Project Goal: Update old education with modern user interface (UI), modern user experience (UX), and adult learning theories. Edit down topics into chunks and structure the training into micro-courses that can be taken all at once or at different times. Build in multi-media, interactions, practice, and knowledge checks.
Primary Obstacles: The scope of the project covered dozens of topics, 12 Storyline modules which each contained several micro-topics, and more than 40 subject matter experts. There was a lot of room for growth and out of the box design, but there was also a lot of ground to cover in a limited amount of time.
Design & Development Solutions
Demonstrations: In this module on patient care, there are two instances where the learner is being educated on proper procedure for running their own lab test on two types of labs they don't have to send out to be processed. My goal was to simulate the testing process using interactions and animation so that it wasn't just reading step-by-step and hoping they remember. In these instances, there was also audio narration, though the audio does not play during these demo animation clips.
At the end of the first demonstration, learners actually have to complete the lab test and provide a reading. They receive immediate feedback on whether they were correct, or why they were incorrect.
Micro-learning: The large modules were broken down into small courses that shared a single navigation but could be taken whenever they chose or in any order they chose. Each individual micro-course could be completed in 5 minutes or less by the average user. Because of the huge amount of information that was required to be packed into each course, I utilized other ways to visually chunk the topics to assist with the break down. In the examples below, you'll see that the navigation provided a color coordination and number that appears within the micro-course repeatedly. Individualized layouts were also used in each course to differentiate the topics. For example, Waived Testing, as seen in the two demonstration examples, and Diabetes, as seen in the screenshots below, are packaged in the same Articulate Storyline module and have an overall similar look and feel. However, the two topics separately have use slightly different layouts and colors, though they coordinate and have identical interaction rules so that there's no confusion.

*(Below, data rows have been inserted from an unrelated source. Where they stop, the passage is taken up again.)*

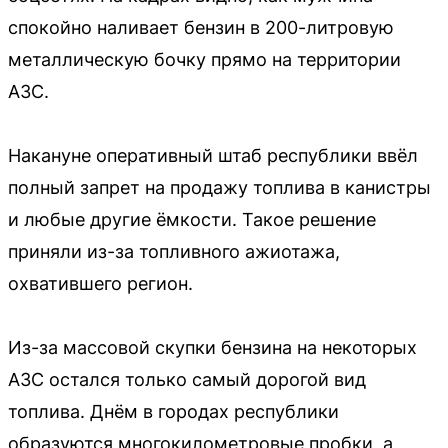
спокойно наливает бензин в 200-литровую
металлическую бочку прямо на территории
АЗС.
Накануне оперативный штаб республики ввёл
полный запрет на продажу топлива в канистры
и любые другие ёмкости. Такое решение
приняли из-за топливного ажиотажа,
охватившего регион.
Из-за массовой скупки бензина на некоторых
АЗС остался только самый дорогой вид
топлива. Днём в городах республики
образуются многокилометровые пробки, а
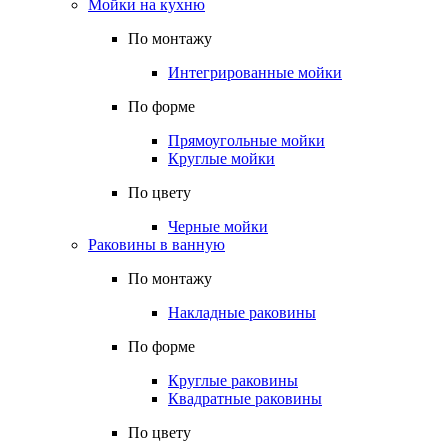
Мойки на кухню
По монтажу
Интегрированные мойки
По форме
Прямоугольные мойки
Круглые мойки
По цвету
Черные мойки
Раковины в ванную
По монтажу
Накладные раковины
По форме
Круглые раковины
Квадратные раковины
По цвету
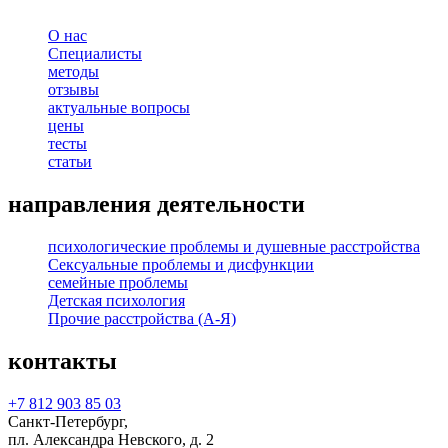
О нас
Специалисты
методы
отзывы
актуальные вопросы
цены
тесты
статьи
направления деятельности
психологические проблемы и душевные расстройства
Сексуальные проблемы и дисфункции
семейные проблемы
Детская психология
Прочие расстройства (А-Я)
контакты
+7 812 903 85 03
Санкт-Петербург,
пл. Александра Невского, д. 2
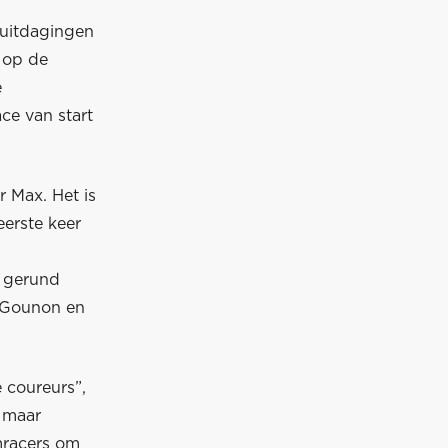
 uitdagingen
 op de
e
ce van start
 Max. Het is
eerste keer
 gerund
 Gounon en
 coureurs”,
, maar
imracers om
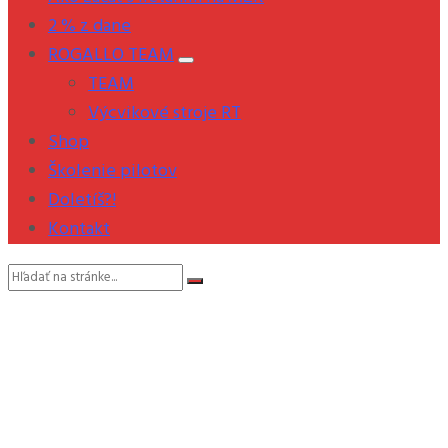
2 % z dane
ROGALLO TEAM
TEAM
Výcvikové stroje RT
Shop
Školenie pilotov
Doletíš?!
Kontakt
Vyhľadávanie:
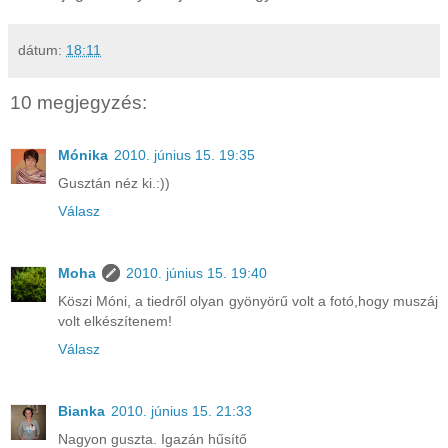
dátum:
18:11
10 megjegyzés:
Mónika
2010. június 15. 19:35
Gusztán néz ki.:))
Válasz
Moha
2010. június 15. 19:40
Köszi Móni, a tiedről olyan gyönyörű volt a fotó,hogy muszáj
volt elkészítenem!
Válasz
Bianka
2010. június 15. 21:33
Nagyon guszta. Igazán hűsítő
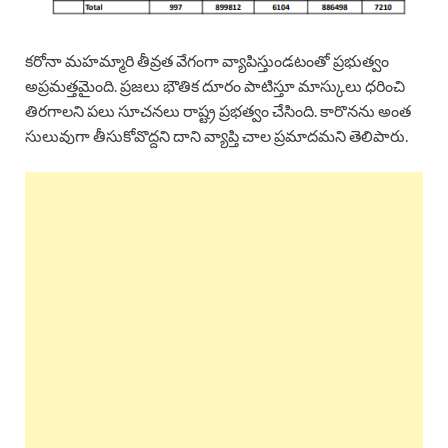
కరోనా మహమ్మారి తీవ్రత వేగంగా వ్యాపిస్తుండటంతో ప్రభుత్వం
అప్రమత్తమైంది. ప్రజలు భౌతిక దూరం పాటిస్తూ మాస్కులు ధరించి
తిరగాలని పలు సూచనలు రాష్ట్ర ప్రభత్వం చేసింది. కారొనను అంత
సులువుగా తీసుకోవొద్దని దాని వ్యాప్తి చాల ప్రమాదమని తెలిపారు.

Coordination with the other modules: In the final examples below, you'll see screenshots and a use video from a separate module that discusses high risk medications and blood transfusions. Both the lab and diabetes module and the blood transfusion module belong to the same curriculum, but are chunked separately with like topics. Still, the colors, fonts, visual style, navigation, and interactions all have a similar look and feel and all have identical behaviors so that the learner doesn't need to learn new rules and in fact, becomes more efficient and more competent the more modules he or she takes.
Microlearning Design Examples
Coordination with other Compliance Modules
The demonstrations were well received overall, and evaluations reflected a shift in mood around taking the required education. The primary comments centered around the way the modules looked and how it felt to take them, calling them "more professional" which was reflected in knowledge checks proving they paid the content more attention.